By the end of the year, the average property prices had skyrocketed to record levels – and continued to do so, ensuring strong capital growth returns for investors.
Mortgages Rates will Calm Slightly – But Not Enough
The last few months of 2022 saw mortgage rates rise exponentially as an effort to combat growing inflation.
In October, these rates reached a 14-year high, and even after calming the following month slightly, some fixed-rate mortgages were reportedly at 5-6%.
This is not exactly the greatest news for investors, with buy-to-let mortgages typically fetching higher interest rates than standard residential mortgages due to the increased risk.

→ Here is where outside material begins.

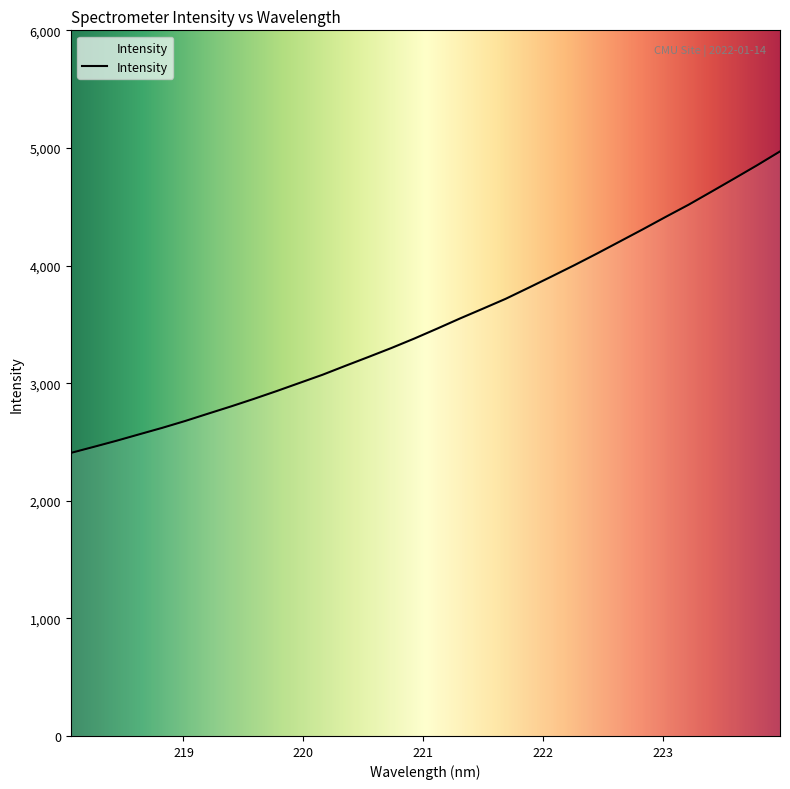

What is the smallest value displayed?

2406.6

It stands to reason that if the base levels of mortgage interest are on the rise, buy-to-let mortgages will become less affordable for many.
In 2023, mortgages are expected to calm slightly now that the UK’s economic and political situation is somewhat stable compared to last year.
Reports believe that mortgage rates will peak at 4.75% next year after the Bank of England continues to take further action to slow inflation.
It is believed, however, that we will not see a return to the lower rates seen throughout the pandemic and that this could cause a lack of confidence in the market that could ripple out and see further aftershocks.
Given these predictions, investors looking to get involved with property should seek out off-plan properties to get the most out of the market.
Investing in off-plan usually requires lower costs than purchasing traditional fully-built properties – making it a much more affordable strategy going forward.
Combine this cost with a flexible payment plan, and investors can avoid borrowing a buy-to-let mortgage for their investment property.
All this will save you money in the long run and allow for more significant returns on your investment.